▸ Page excerpt
--- START ---

Q&A with Amanda Siebert, Author & Journalist

What inspired you to pursue a career in journalism, and how did you become interested in covering cannabis and psychedelics?

Storytelling—in a word—is what truly ignited my passion for journalism. Right after high school, I pursued photojournalism. But living in Canada, it wasn’t exactly a booming market for photojournalists, especially women. I did manage to have some amazing experiences in that field, though. Eventually, I made the decision to switch gears and focus on writing. I just wanted to get better at telling stories.

As far as cannabis and psychedelics, plants have always fascinated me. Cannabis, in particular, has been a significant part of my life and helped me through some tough times. At first, my main motivation to learn more about cannabis was to be able to respond confidently when people criticized my choice to use it! That's what inspired me to write my first book—to arm myself with knowledge and counter misconceptions.

And then there are psychedelics, these plant medicines that have been instrumental in maintaining my mental health and overall well-being. I felt compelled to find a way to share this transformative experience with others, in a way that they could easily understand and relate to. It was about translating scientific research that the average person might not typically seek out into something accessible.

Your first book, "The Little Book of Cannabis," was published on the same day cannabis was legalized in Canada. How did that historic moment impact your work and influence the content of the book?

I'd say it had a significant impact on both getting the book off the ground and shaping the trajectory of my career. Initially, I started out as a generalist writer at a local urban weekly newspaper. Then, cannabis became a hot topic due to its impending legalization and the attention it was receiving from politicians. My editor noticed the trend and asked if I'd be interested in writing more about cannabis. Soon after, an editor from a publishing company approached me with an opportunity to write a book on the subject, anticipating the increasing public curiosity. It's still hard to believe that for a while, my book became one of the best-selling cannabis books in Canada. Seeing my name above Ed Rosenthal's was a surreal moment. It definitely had a profound impact on my career and fueled people’s interest in engaging with the book.

My intention was to shed light on the fact that cannabis wasn't just something to avoid at all costs. There was a wealth of information showcasing its various medical benefits, along with countless anecdotal accounts from individuals. But the prevailing narrative around cannabis was still negative. I aimed to combine scientific research with practical applications, incorporating case studies and stories from people who had used cannabis to improve their health. While I'm not a researcher myself, as a journalist, I wanted to present a different perspective. I kept coming across literature that highlighted the positive aspects of cannabis but ultimately discouraged its use. In my social circles, almost everyone I knew used cannabis in some form, so it felt like the right time to offer a more positive take.

In your new book, "Psyched," you explore the history and cultural significance of seven different psychedelics. Can you share some insights or revelations you had while researching and writing this book?

When I reflect on those interviews, a couple of things really stand out to me. One, which was brought up by two separate experts, was the notion of using psychedelics to explore your ancestral history. There's often a discussion about cultural appropriation when it comes to psychedelics and ceremonies. Using psychedelics to delve into your own lineage can actually serve as a way to bridge that gap. You gain a deeper understanding of where you come from, which can shed light on your mental health issues, coping mechanisms, and so much more. I included this topic in the chapter on ayahuasca since those individuals specialize in that particular medicine. But honestly, I think you could apply the same approach to any psychedelic experience.

--- END ---

▸ Required action 1
Rewrite the Amanda Siebert interview from "In your new" to "writing this book?", replacing "seven" with "eight".
▸ Required action 2
According to the Amanda Siebert interview, when was "The Little Book of Cannabis" published?
▸ Required action 3
Continue the Amanda Siebert interview from the point where it stops.
The records that follow are separate material and have no connection to the Amanda Siebert interview.

▸ Entries provided
--- START ---

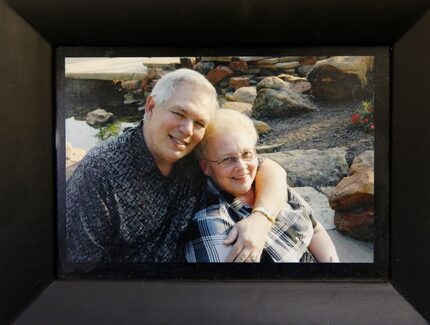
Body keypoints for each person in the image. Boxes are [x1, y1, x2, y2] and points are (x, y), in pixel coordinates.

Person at [64, 69, 288, 273]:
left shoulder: (191, 155)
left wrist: (261, 220)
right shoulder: (101, 174)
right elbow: (77, 270)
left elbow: (270, 168)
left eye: (199, 123)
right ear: (151, 107)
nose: (187, 130)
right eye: (179, 114)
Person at [185, 109, 339, 263]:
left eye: (247, 154)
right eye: (228, 159)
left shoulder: (267, 183)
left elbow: (316, 230)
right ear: (205, 167)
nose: (242, 166)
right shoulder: (212, 222)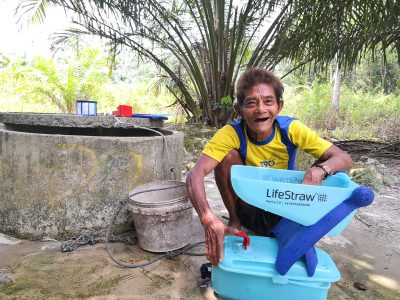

--- END ---

▸ Answer 1
In your new book, "Psyched," you explore the history and cultural significance of eight different psychedelics. Can you share some insights or revelations you had while researching and writing this book?

▸ Answer 2
It was published on the same day cannabis was legalized in Canada.

▸ Answer 3
Now, do you need to use substances that come from your own cultural heritage to access this kind of information? My suggestion would be to follow what resonates. If a particular medicine calls to you, that's an important factor to consider. That said, there are some substances, like peyote, that require caution due to issues like overharvesting and extinction concerns. If you're not invited to use peyote, exploring alternatives like San Pedro could be a better approach. It's also worth noting that this type of self-exploration doesn't have to be limited to psychedelics alone. Pairing this work with a little genealogy research, or maybe an ancestry kit, could be an interesting idea.

Another observation that really amazed me was the incredible diversity of experiences people have with psychedelics. Even if they use psychedelics in the same place, at the same stage of their lives, with the same group of people, no two trips are identical. While writing this book, I learned about the vast array of ways people use psychedelics. Sure, there are common themes like mental health and performance enhancement, which are frequently discussed. But what really intrigued me were the stories of how people used psychedelics to navigate grief, conquer procrastination, regulate dopamine, and so much more. The range of experiences and applications was eye opening.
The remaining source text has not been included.